[Stored entries]
[Start of section]
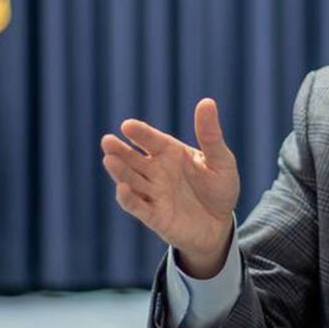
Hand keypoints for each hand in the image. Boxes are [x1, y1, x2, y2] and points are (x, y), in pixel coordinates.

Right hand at [100, 98, 238, 276]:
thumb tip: (207, 102)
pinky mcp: (153, 215)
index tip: (127, 125)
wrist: (220, 225)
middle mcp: (157, 171)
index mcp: (170, 153)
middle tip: (107, 140)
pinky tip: (123, 187)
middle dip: (120, 150)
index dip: (140, 133)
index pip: (151, 140)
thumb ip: (210, 135)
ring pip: (130, 179)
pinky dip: (128, 198)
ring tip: (109, 159)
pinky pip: (137, 206)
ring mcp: (153, 193)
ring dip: (119, 170)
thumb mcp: (221, 161)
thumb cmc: (219, 189)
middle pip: (133, 158)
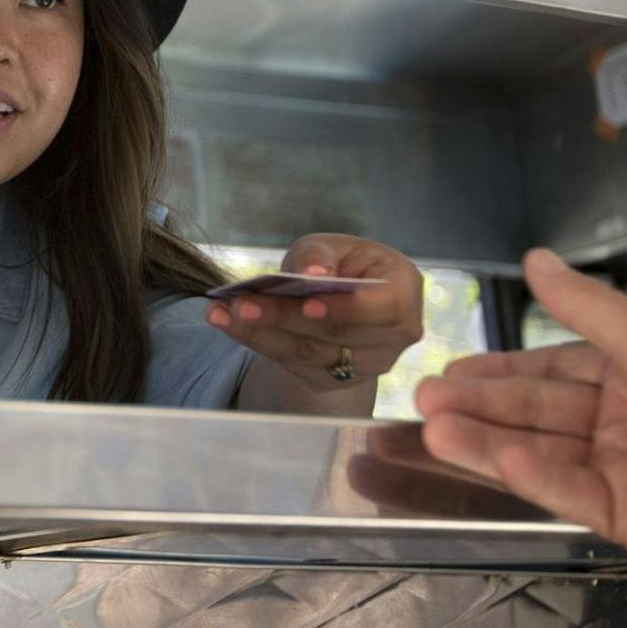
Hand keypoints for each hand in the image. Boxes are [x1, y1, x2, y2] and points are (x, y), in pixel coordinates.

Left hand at [208, 233, 424, 398]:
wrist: (334, 297)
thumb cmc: (337, 264)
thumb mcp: (329, 247)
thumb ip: (319, 256)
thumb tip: (312, 273)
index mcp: (404, 291)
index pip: (384, 308)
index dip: (346, 309)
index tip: (306, 304)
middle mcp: (394, 336)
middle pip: (338, 334)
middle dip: (285, 318)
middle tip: (241, 304)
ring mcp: (367, 365)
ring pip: (310, 355)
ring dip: (261, 335)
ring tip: (223, 313)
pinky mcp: (333, 381)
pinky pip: (293, 366)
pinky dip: (257, 344)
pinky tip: (226, 324)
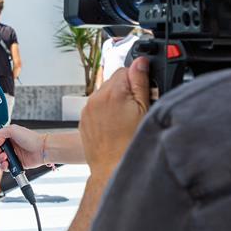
[End of section]
Action item: Your answer should be the lines above, from the line containing "Left hand at" up to and including the line containing "ring pip: (310, 355)", reproduced exactly and with nothing else.

Response for this exercise:
Left hand at [208, 233, 424, 398]:
wrist: (334, 297)
thumb cmc: (337, 264)
thumb mcp: (329, 247)
thumb ip: (319, 256)
thumb tip: (312, 273)
index mcp: (404, 291)
index pip: (384, 308)
index dip: (346, 309)
index tip: (306, 304)
middle mcp: (394, 336)
middle pip: (338, 334)
middle dip: (285, 318)
middle tip: (241, 304)
ring mcp: (367, 365)
ring pip: (310, 355)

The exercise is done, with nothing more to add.